To say that I was lucky would be an understatement. My five classmates and I sat socially distanced and masked-up around a large conference table each class session. Day in and day out, I was fortunate to have the opportunity to participate in active dialogue with my classmates, guest lecturers, and professors. I listened as guest speakers demonstrated their role in planning a better future for rural communities in Ireland.  I took part in group exercises aimed at making the group better teammates, researchers, and champions for rural communities. 

While most of these events would have been possible online, I am thankful for the social interaction that accompanied the classwork. Daily, my professor would walk the class down to the canteen during our mid-class break and buy each of us a coffee or tea. Each of these trips was filled with hilarious questions about why the Irish show respect to the Magpies or why Americans are notorious for having road rage. On Thanksgiving, I brought my classmates a pie to enjoy with the expectation that I would have to educate them about the American holiday. To my surprise, I was greeted with a chorus of “Happy Thanksgivings” as soon as I entered the room. Their thoughtfulness warmed my heart and made me feel so much closer to home when I needed it the most.

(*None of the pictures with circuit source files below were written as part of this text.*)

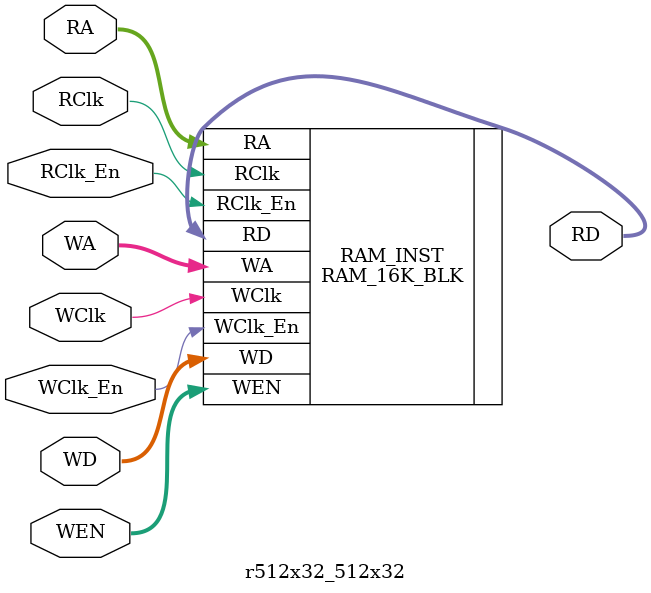
<source format=v>
module r512x32_512x32 (WA,RA,WD,WClk,RClk,WClk_En,RClk_En,WEN,RD);

input [8:0] WA;
input [8:0] RA;
input WClk,RClk;
input WClk_En,RClk_En;
input [3:0] WEN;
input [31:0] WD;
output [31:0] RD;

parameter [16383:0] INIT = 16384'b0;
parameter INIT_FILE="init_512x32.hex";	

parameter addr_int = 9 ;
parameter data_depth_int = 512;
parameter data_width_int = 32;
parameter wr_enable_int = 4;
parameter reg_rd_int = 0;

RAM_16K_BLK #(.addr_int(addr_int),.data_depth_int(data_depth_int),.data_width_int(data_width_int),.wr_enable_int(wr_enable_int),.reg_rd_int(reg_rd_int),
			  .INIT(INIT),.INIT_FILE(INIT_FILE)
			  )
RAM_INST (	.WA(WA),
			.RA(RA),
			.WD(WD),
			.WClk(WClk),
			.RClk(RClk),
			.WClk_En(WClk_En),
			.RClk_En(RClk_En),
			.WEN(WEN),
			.RD(RD)
			);

endmodule


</source>
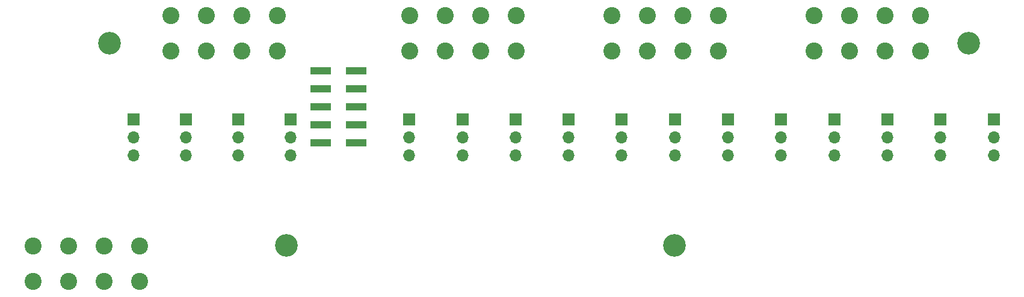
<source format=gbr>
%TF.GenerationSoftware,KiCad,Pcbnew,8.99.0-3338-g9b4c1024c9*%
%TF.CreationDate,2024-12-09T11:14:18+02:00*%
%TF.ProjectId,control_unit_v2_upper,636f6e74-726f-46c5-9f75-6e69745f7632,rev?*%
%TF.SameCoordinates,Original*%
%TF.FileFunction,Soldermask,Bot*%
%TF.FilePolarity,Negative*%
%FSLAX46Y46*%
G04 Gerber Fmt 4.6, Leading zero omitted, Abs format (unit mm)*
G04 Created by KiCad (PCBNEW 8.99.0-3338-g9b4c1024c9) date 2024-12-09 11:14:18*
%MOMM*%
%LPD*%
G01*
G04 APERTURE LIST*
%ADD10C,3.200000*%
%ADD11R,1.700000X1.700000*%
%ADD12O,1.700000X1.700000*%
%ADD13C,2.400000*%
%ADD14R,3.000000X1.000000*%
G04 APERTURE END LIST*
D10*
%TO.C,H2*%
X99875000Y-97050000D03*
%TD*%
D11*
%TO.C,J11*%
X117168333Y-79295000D03*
D12*
X117168333Y-81835000D03*
X117168333Y-84375000D03*
%TD*%
D11*
%TO.C,J19*%
X176986515Y-79295000D03*
D12*
X176986515Y-81835000D03*
X176986515Y-84375000D03*
%TD*%
D11*
%TO.C,J15*%
X147077424Y-79295000D03*
D12*
X147077424Y-81835000D03*
X147077424Y-84375000D03*
%TD*%
D11*
%TO.C,J10*%
X100460000Y-79295000D03*
D12*
X100460000Y-81835000D03*
X100460000Y-84375000D03*
%TD*%
D11*
%TO.C,J13*%
X132122878Y-79295000D03*
D12*
X132122878Y-81835000D03*
X132122878Y-84375000D03*
%TD*%
D11*
%TO.C,J12*%
X124645606Y-79295000D03*
D12*
X124645606Y-81835000D03*
X124645606Y-84375000D03*
%TD*%
D13*
%TO.C,J3*%
X83610000Y-64620000D03*
X83610000Y-69620000D03*
X88610000Y-64620000D03*
X88610000Y-69620000D03*
X93610000Y-64620000D03*
X93610000Y-69620000D03*
X98610000Y-64620000D03*
X98610000Y-69620000D03*
%TD*%
D11*
%TO.C,J17*%
X162031969Y-79295000D03*
D12*
X162031969Y-81835000D03*
X162031969Y-84375000D03*
%TD*%
D10*
%TO.C,H4*%
X195875000Y-68500000D03*
%TD*%
D11*
%TO.C,J9*%
X93101667Y-79295000D03*
D12*
X93101667Y-81835000D03*
X93101667Y-84375000D03*
%TD*%
D11*
%TO.C,J8*%
X85743333Y-79295000D03*
D12*
X85743333Y-81835000D03*
X85743333Y-84375000D03*
%TD*%
D13*
%TO.C,J2*%
X64210000Y-97120000D03*
X64210000Y-102120000D03*
X69210000Y-97120000D03*
X69210000Y-102120000D03*
X74210000Y-97120000D03*
X74210000Y-102120000D03*
X79210000Y-97120000D03*
X79210000Y-102120000D03*
%TD*%
%TO.C,J5*%
X145660000Y-64620000D03*
X145660000Y-69620000D03*
X150660000Y-64620000D03*
X150660000Y-69620000D03*
X155660000Y-64620000D03*
X155660000Y-69620000D03*
X160660000Y-64620000D03*
X160660000Y-69620000D03*
%TD*%
D11*
%TO.C,J18*%
X169509242Y-79295000D03*
D12*
X169509242Y-81835000D03*
X169509242Y-84375000D03*
%TD*%
D11*
%TO.C,J21*%
X191941060Y-79295000D03*
D12*
X191941060Y-81835000D03*
X191941060Y-84375000D03*
%TD*%
D11*
%TO.C,J14*%
X139600151Y-79295000D03*
D12*
X139600151Y-81835000D03*
X139600151Y-84375000D03*
%TD*%
D11*
%TO.C,J20*%
X184463788Y-79295000D03*
D12*
X184463788Y-81835000D03*
X184463788Y-84375000D03*
%TD*%
D10*
%TO.C,H1*%
X154500000Y-97050000D03*
%TD*%
D11*
%TO.C,J16*%
X154554697Y-79295000D03*
D12*
X154554697Y-81835000D03*
X154554697Y-84375000D03*
%TD*%
D10*
%TO.C,H3*%
X75000000Y-68500000D03*
%TD*%
D13*
%TO.C,J4*%
X117210000Y-64570000D03*
X117210000Y-69570000D03*
X122210000Y-64570000D03*
X122210000Y-69570000D03*
X127210000Y-64570000D03*
X127210000Y-69570000D03*
X132210000Y-64570000D03*
X132210000Y-69570000D03*
%TD*%
D11*
%TO.C,J22*%
X199418333Y-79295000D03*
D12*
X199418333Y-81835000D03*
X199418333Y-84375000D03*
%TD*%
D13*
%TO.C,J6*%
X174110000Y-64620000D03*
X174110000Y-69620000D03*
X179110000Y-64620000D03*
X179110000Y-69620000D03*
X184110000Y-64620000D03*
X184110000Y-69620000D03*
X189110000Y-64620000D03*
X189110000Y-69620000D03*
%TD*%
D14*
%TO.C,J1*%
X104690000Y-72400000D03*
X109730000Y-72400000D03*
X104690000Y-74940000D03*
X109730000Y-74940000D03*
X104690000Y-77480000D03*
X109730000Y-77480000D03*
X104690000Y-80020000D03*
X109730000Y-80020000D03*
X104690000Y-82560000D03*
X109730000Y-82560000D03*
%TD*%
D11*
%TO.C,J7*%
X78385000Y-79295000D03*
D12*
X78385000Y-81835000D03*
X78385000Y-84375000D03*
%TD*%
M02*

</source>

The Spring semester is shaping up to be much different than last semester – there has been no firm commitment to bring us back to campus due to current Level 5 restrictions. Regardless, I’m thankful for the experiences I had with my classmates last semester and anticipation is building for when it is once again appropriate to gather around the conference table together. Until then, we’ll enjoy our time on Zoom and do our part to make that in-person rendezvous possible.